▶ [Travail demandé]
Recopiez à l'identique toutes les lignes des données ci-dessous, en omettant les images.

▶ [Données fournies]

= = = =

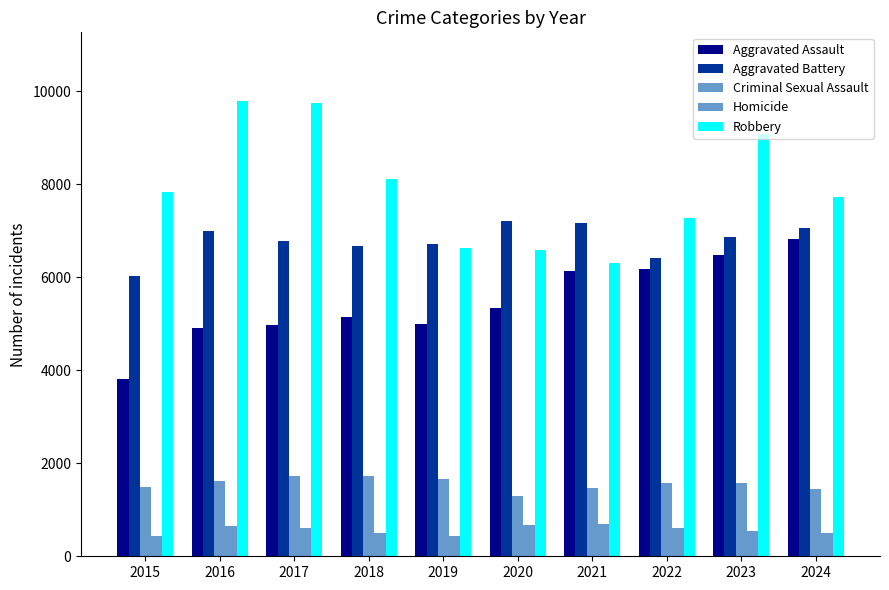

Reading left to right, what are all the values shown in this chart?

Aggravated Assault: 3824	4900	4983	5148	4994	5350	6140	6176	6488	6824
Aggravated Battery: 6025	7007	6783	6671	6716	7221	7175	6418	6866	7053
Criminal Sexual Assault: 1482	1626	1717	1733	1662	1286	1469	1579	1580	1453
Homicide: 427	657	598	505	435	670	692	608	536	500
Robbery: 7835	9801	9743	8120	6634	6591	6307	7274	9092	7720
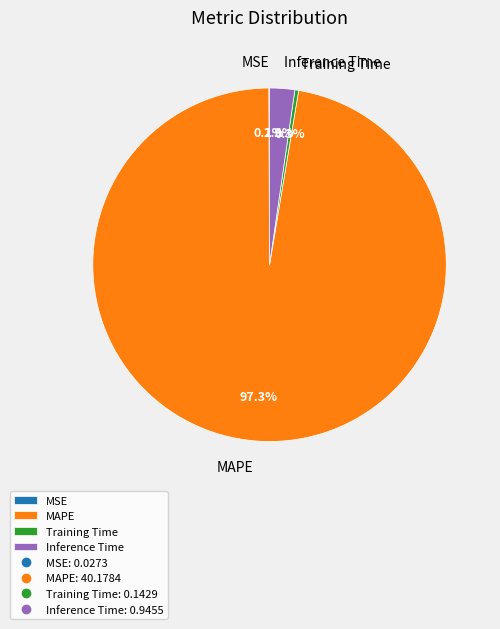

Which slice is the largest?

MAPE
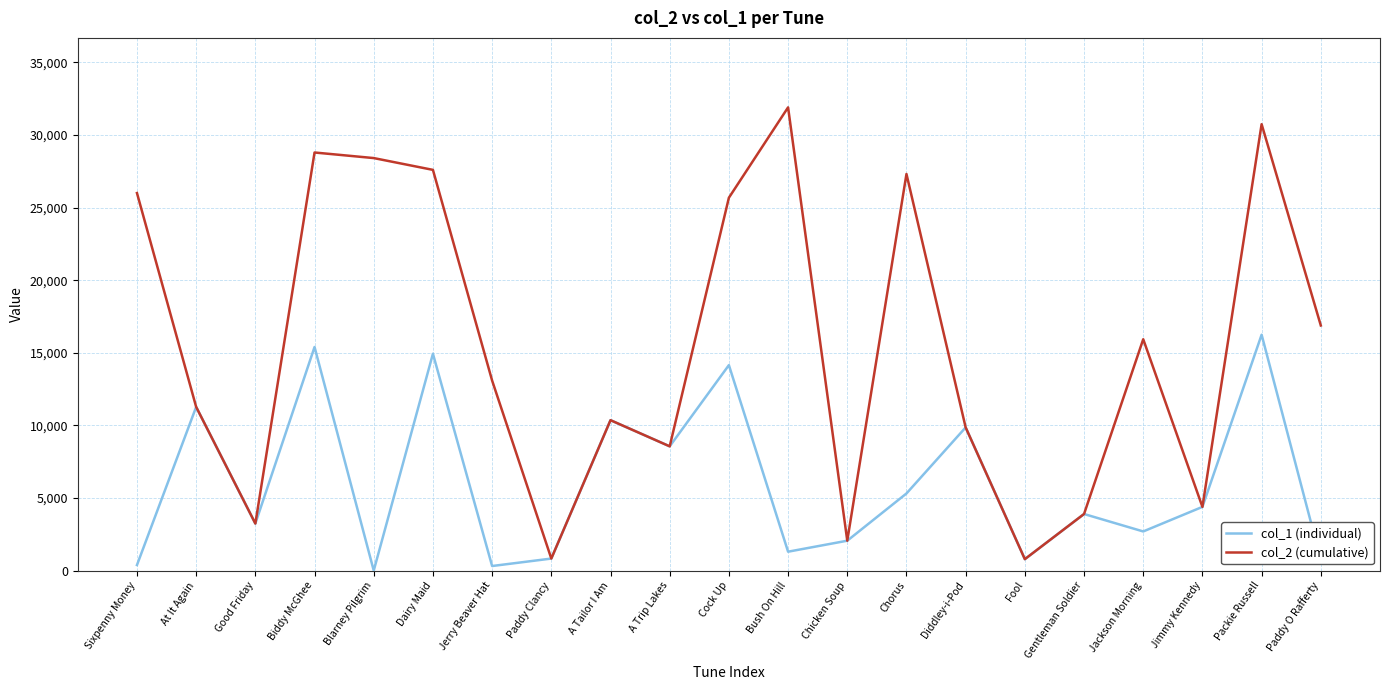

True or false: col_1 (individual) has a value of 2852 at At It Again.

False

= = = =

▶ [Réponse rédigée]
Reading left to right, what are all the values shown in this chart?

Aggravated Assault: 3824	4900	4983	5148	4994	5350	6140	6176	6488	6824
Aggravated Battery: 6025	7007	6783	6671	6716	7221	7175	6418	6866	7053
Criminal Sexual Assault: 1482	1626	1717	1733	1662	1286	1469	1579	1580	1453
Homicide: 427	657	598	505	435	670	692	608	536	500
Robbery: 7835	9801	9743	8120	6634	6591	6307	7274	9092	7720

Which slice is the largest?

MAPE

True or false: col_1 (individual) has a value of 2852 at At It Again.

False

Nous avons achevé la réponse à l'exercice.